Feasibility Study Exploring the Effect of Pelvic Radiotherapy on the Intestinal Microbiome and Metabolome to Improve the Detection and Management of Gastrointestinal Toxicity.

Recruitment for the feasibility study was lower than anticipated, though attrition was low.

• 227 patients were screened, 69 were approached, and only 17 were recruited over 18 months.
• Mean age of recruited participants was 61.6 ± 15.3 years; 14 were female.
• There was 1 withdrawal, indicating low attrition among recruited participants.
• Participants underwent faecal sampling at three timepoints: baseline, week 4, and 6 months.

Baseline metabolome analysis showed lower heptanal and octanal in patients who later developed higher GI toxicity.

• Metabolome analysis was performed using gas chromatography-mass spectrometry (GC-MS).
• Patients were split into two groups based on IBDQ bowel subset (IBDQB) scores at week 4.
• Lower heptanal and octanal were detected in baseline faecal samples of patients with higher GI toxicity.
• The findings suggest these volatile compounds may serve as pre-treatment biomarkers for GI toxicity risk.

Week-4 metabolome analysis showed lower (methyltrisulfanyl)methane in patients with higher GI toxicity.

• This difference was identified in faecal samples collected at week 4 of radiotherapy.
• Metabolome grouping was based on IBDQB scores at week 4.
• GI toxicity was assessed using the Inflammatory Bowel Disease Questionnaire (IBDQ) bowel subset.

Month-6 metabolome analysis showed higher butanoic acid and benzaldehyde in patients with higher GI toxicity.

• Higher butanoic acid and benzaldehyde were found in 6-month faecal samples of patients with higher GI toxicity.
• Butanoic acid (butyrate) is a short-chain fatty acid with known roles in gut health and inflammation.
• These findings represent post-treatment metabolomic differences between GI toxicity groups.

Whole-group microbiome analysis showed a trend towards decreased alpha diversity at 4 weeks of radiotherapy.

• Microbiome analysis was performed using 16S rRNA sequencing.
• No significant differences in beta diversity were observed across the whole group.
• There was a trend towards increased Lachnoclostridium and decreased Ruminococcaceae Incertae sedis at week 4.
• These changes represent microbiome shifts occurring during the course of pelvic radiotherapy.

Patients with higher GI toxicity had lower alpha diversity at each timepoint compared to those with lower GI toxicity.

• Lower alpha diversity was observed in the high GI toxicity group at baseline, week 4, and 6 months.
• No significant difference in beta diversity was found between the GI toxicity groups.
• More genera were differentially abundant between GI toxicity groups at 4 weeks than at other timepoints.
• These findings suggest lower alpha diversity may predict GI toxicity from pelvic radiotherapy.

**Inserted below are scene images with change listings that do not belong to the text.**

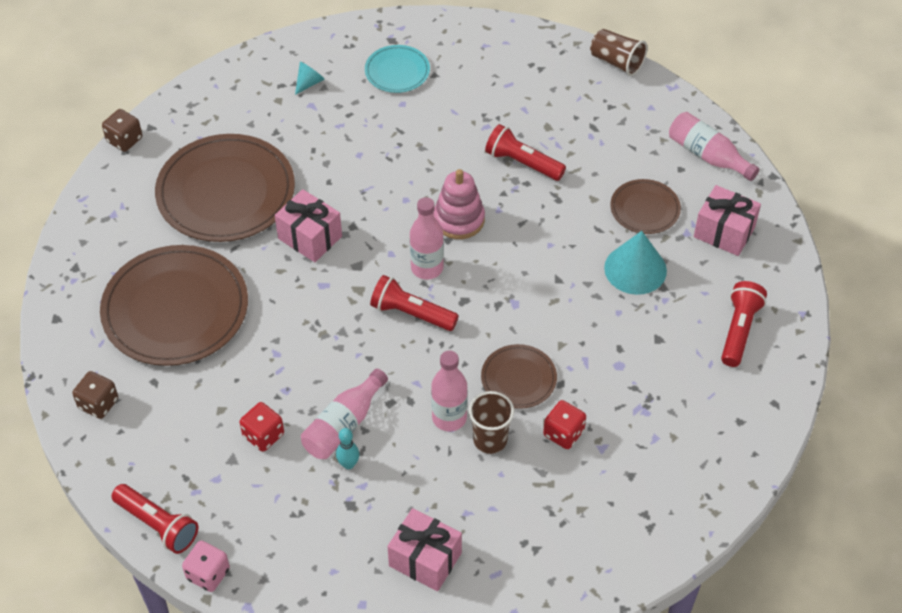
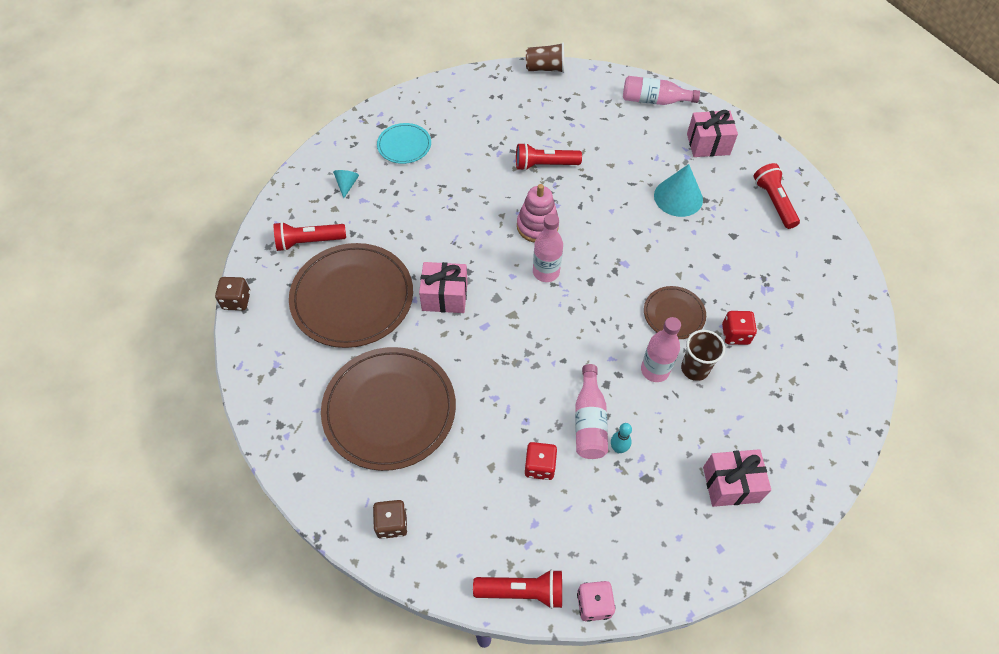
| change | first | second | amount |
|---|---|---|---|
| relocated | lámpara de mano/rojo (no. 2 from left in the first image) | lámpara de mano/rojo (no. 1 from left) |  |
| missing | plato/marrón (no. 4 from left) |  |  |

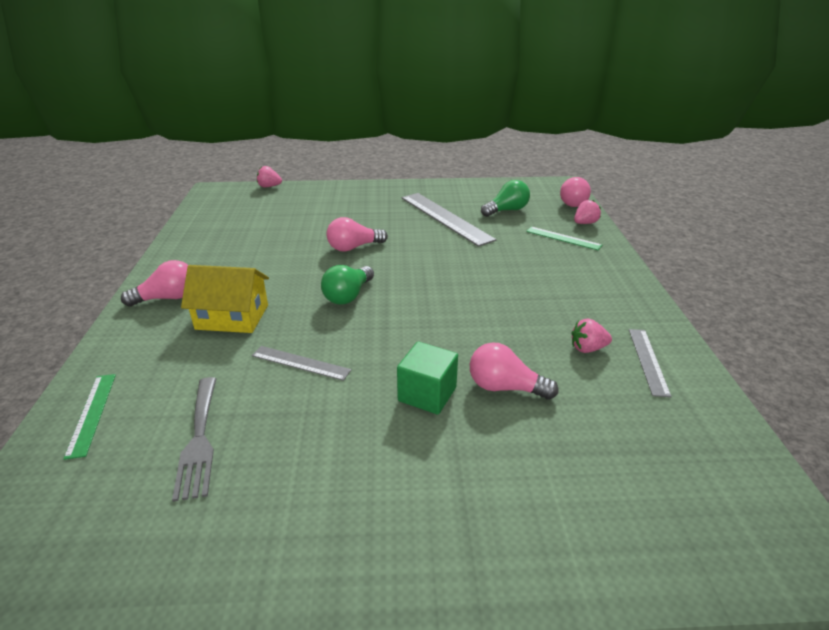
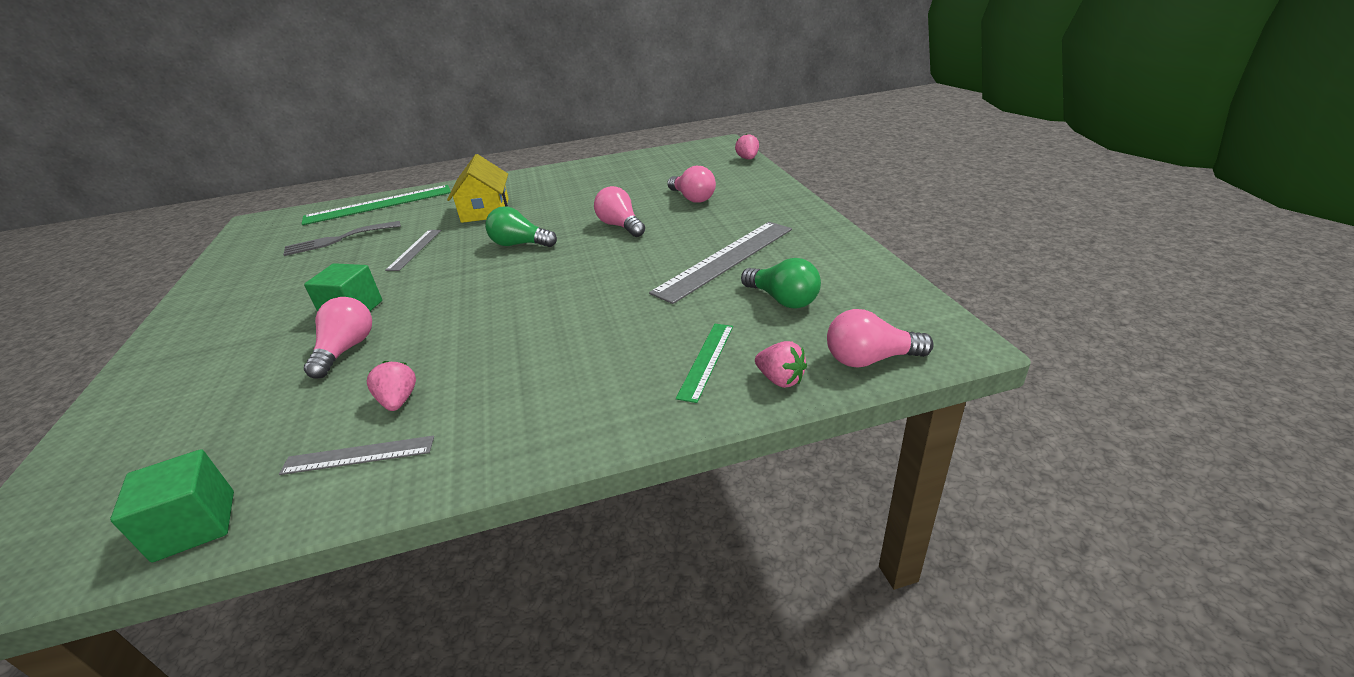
| change | first | second | amount |
|---|---|---|---|
| size | regla/verde (no. 1 from left) |  | x1.88 |
| relocated | bombilla/rosa (no. 1 from left in the first image) | bombilla/rosa (no. 3 from left) |  |
| appeared |  | cubo/verde (no. 1 from left) |  |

Approximately 80% of patients develop gastrointestinal symptoms during pelvic radiotherapy.

• The triggering event for GI symptoms is known, enabling identification of pathophysiological changes.
• GI toxicity was assessed using the IBDQ bowel (IBDQB) subset.
• The known timing of the triggering event (radiotherapy initiation) provides an opportunity to study sequential changes in the microbiome and metabolome.